In his budget blueprint for the fiscal year beginning in July, Corbett is proposing roughly $620 million in cuts and savings to human services programs. They include eliminating cash payments to poor adults, cutting aid by 20 percent for county-run social service programs, and reducing reimbursements to hospitals and nursing homes serving the poor.
Those changes come on top of reports that 89,000 children have been dropped from the state's Medicaid rolls since August, and the administration's plan to impose an assets test, come May, on people seeking to receive food stamps.
"The big cats are being taken care of," said Sen. Vincent Hughes (D., Phila.), the ranking Democrat on the Appropriations Committee, referring to $275 million in proposed tax cuts for businesses in Corbett's budget.
But in nearly three hours on the hot seat, Alexander kept coming back to his central point: that as long as state revenues grow at lackluster rates in a tight economy, Pennsylvanians cannot sustain public welfare costs growing 9 to 10 percent annually.
The 2.7 million total he cited includes several overlapping categories. About 2.2 million residents receive welfare benefits, including Temporary Assistance to Needy Families, food stamps, and Medicaid. Others include children enrolled in the Children's Health Insurance Program (CHIP), said Welfare Department spokeswoman Carey Miller. About 1.8 million of Pennsylvania's 12.7 million residents receive food stamps.
Alexander said that the vast majority of programs the department administers are shared with the federal government, and that the state has little or no flexibility to make changes in those areas.
As a result, he said, he has had to narrow his focus onto state-funded aid programs - which he maintained are more generous than what many other states offer.
Regarding the department's new assets test for food-stamp applicants, Alexander said it was meant to address the small number of Pennsylvanians whom he said are receiving stamps even though they "have the ways and means to pay for their own food."
"The food stamp program was designed for the neediest citizens," said Alexander. "What we are saying is, if somebody has the ways and means to use their own resources first, they should be doing that before coming to the government."
Under the Welfare Department's plan for asset testing, food stamps will not be available to households with people under 60 who have $5,500 or more in assets. For households with people 60 and older, that cap would rise to $9,000.
Houses, retirement benefits, and one car would not be counted as assets. Any additional auto worth more than $4,650 would be counted.
The department originally sought to institute an asset limit of $2,000 for people under 60 and $3,250 for those who are older, but officials revised those limits upward after a public outcry.
In Tuesday's hearing, Alexander also attempted to explain the department's efforts to cut what he called "waste, fraud, and abuse," but his remarks did little to appease Democrats on the panel who see those efforts as little more than thinly veiled excuses to boot people off welfare.
The secretary was hard-pressed to put an exact dollar figure on how much the department is reaping through cracking down on fraud and abuse, prompting Sen.
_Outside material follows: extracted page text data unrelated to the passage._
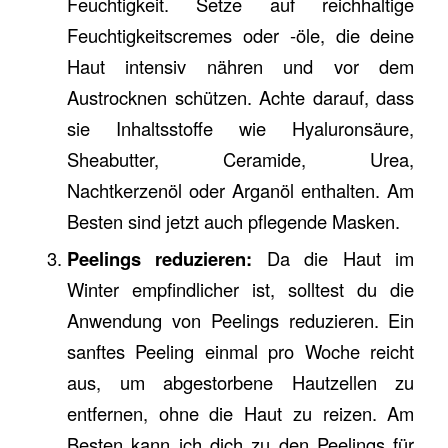
Feuchtigkeit. Setze auf reichhaltige
Feuchtigkeitscremes oder -öle, die deine
Haut intensiv nähren und vor dem
Austrocknen schützen. Achte darauf, dass
sie Inhaltsstoffe wie Hyaluronsäure,
Sheabutter, Ceramide, Urea,
Nachtkerzenöl oder Arganöl enthalten. Am
Besten sind jetzt auch pflegende Masken.
Peelings reduzieren:
Da die Haut im
Winter empfindlicher ist, solltest du die
Anwendung von Peelings reduzieren. Ein
sanftes Peeling einmal pro Woche reicht
aus, um abgestorbene Hautzellen zu
entfernen, ohne die Haut zu reizen. Am
Besten kann ich dich zu den Peelings für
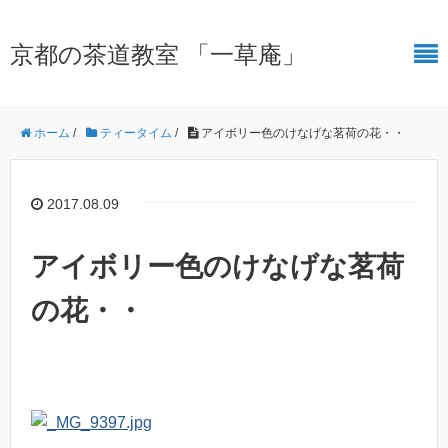
京都の茶道教室 「一草庵」
ホーム
/
ティータイム
/
アイボリー色のけなげな茗荷の花・・
2017.08.09
アイボリー色のけなげな茗荷
の花・・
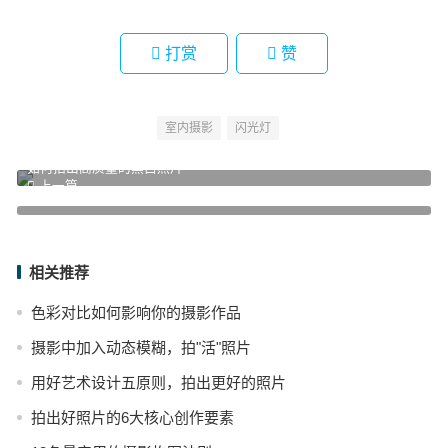
打赏
赞
室内摄影
闪光灯
如何拍出高质量的黑白照片
上一篇
下雨天可以拍什么？
下一篇
相关推荐
色彩对比如何影响你的摄影作品
摄影中加入动态模糊，拍"活"照片
用好艺术设计五原则，拍出更好的照片
拍出好照片的6大核心创作要素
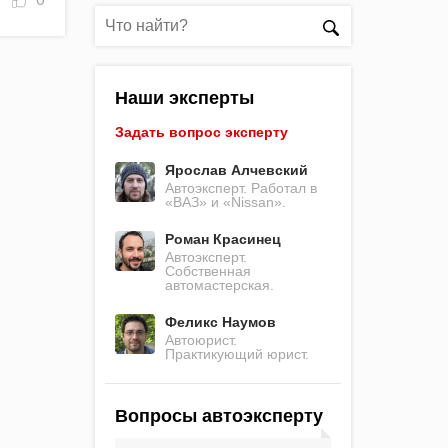
Наши эксперты
Задать вопрос эксперту
Ярослав Алчевский
Автоэксперт. Работал в
«ВАЗ» и «Nissan».
Роман Красинец
Автоэксперт.
Собственная
автомастерская.
Феликс Наумов
Автоюрист.
Практикующий юрист.
Вопросы автоэксперту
John Blake (D., Lackawanna) to ask Alexander to provide committee members with a specific tally of any such savings.
Said Sen. Jim Ferlo (D., Allegheny): "I think some of the administration's ideologues, and the governor himself, need to get out a little bit more and talk to some of the individuals who are receiving these services."
To which Alexander replied: "It is not ideology. This is a fiscal reality. . . . We are faced with a serious fiscal crisis in this state."
One senator agreed. "It's easy for us to sit here and question your approach, but the fact of the matter is, you are faced with a monumental task," said Lloyd Smucker (R., Lancaster). "And that is, setting some parameters around these programs."